Tissu de mensonges selon Olivier Rousset, directeur de l’ONF pour les régions Paca et Occitanie : « On demande aux agents d’élaborer des plans de gestion et de les mettre en œuvre. Il n’y a pas plus de demandes de coupes de bois telles qu’elles sont prévues dans le plan de gestion. Et aucune pression. On valorise cependant du bois que nous ne ramassions pas auparavant. » Cela notamment grâce au développement de la filière bois énergie (pour la production d’énergie comme à la centrale biomasse de Gardanne dans les Bouches-du-Rhône) et des prix qui repartent à la hausse après 20 ans de crash. Ce que dément Sébastien bataille : « il existe des coupes non réglées, qui ne sont pas prévues dans les aménagements et c’est la direction territoriale qui les demande. Et puis, quand celle ci vient nous voir, le premier critère d’évaluation, c’est le nombre de mètres cubes coupés par rapport à l’an dernier. Nous subissons de réelles pressions. »
Privatisation rampante
Autre souci, le recours de plus en plus massif à des salariés de droit privé, « contractuels ». S’il y en a toujours eu dans l’administratif, certains ont été embauchés sur le terrain. Or, ils ne sont pas assermentés, et ne peuvent donc jouer leur rôle de police. Avec le principal avantage pour l’ONF d’économiser sur le coût des cotisations retraites, ce qu’Olivier Rousset ne conteste pas. Une situation qui devrait s’aggraver : 30 % des effectifs vont partir en retraite dans les trois ans. Pour faire rentrer du cash et éviter de supprimer des postes à tout va, l’ONF a également mis en place des agences aux activités concurrentielles : bureaux d’études, travaux d’aménagement. Ce qui n’a visiblement pas suffi. La faute également au désengagement partiel de l’Etat qui ne prend plus en charge les retraites depuis 2006 : 80 millions d’euros annuels à la clé.

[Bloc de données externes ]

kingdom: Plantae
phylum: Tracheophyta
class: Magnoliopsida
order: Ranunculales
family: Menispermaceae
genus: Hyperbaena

« Comme le reste de la société, le métier et les missions changent à une vitesse folle, le modèle économique a très peu évolué et les agents ont beaucoup de mal à s’adapter, constate Laurence Lelegard Moreau, directrice territoriale par intérim pour le 13 et le 84, entre le marteau et l’enclume et syndiquée EFA CGC, représentant les ingénieurs. Il faut s’adapter mais l’office est en réorganisation permanente. Nous avons une direction bulldozer qui cherche, à droite et à gauche, comment combler le déficit. Le problème majeur est qu’on nous demande de tout faire mais les dotations de l’Etat ne suivent pas. L’équation est insolvable ! » Si pour elle, qui fait un parallèle avec un système de santé qui doit marger à tout prix, la privatisation complète de l’office n’est pas dans les cartons, « l’ONF n’est plus seulement qu’un service public. Le langage marketing utilisé depuis 20 ans est à l’opposé du forestier. La direction manque clairement de pédagogie ». Gare à l’incendie !
Clément Chassot
1. Syndicat national unifié des personnels des forêts et de l’espace naturel, lié à Solidaires. Une intersyndicale s’est créée, représentant 85 % du personnel.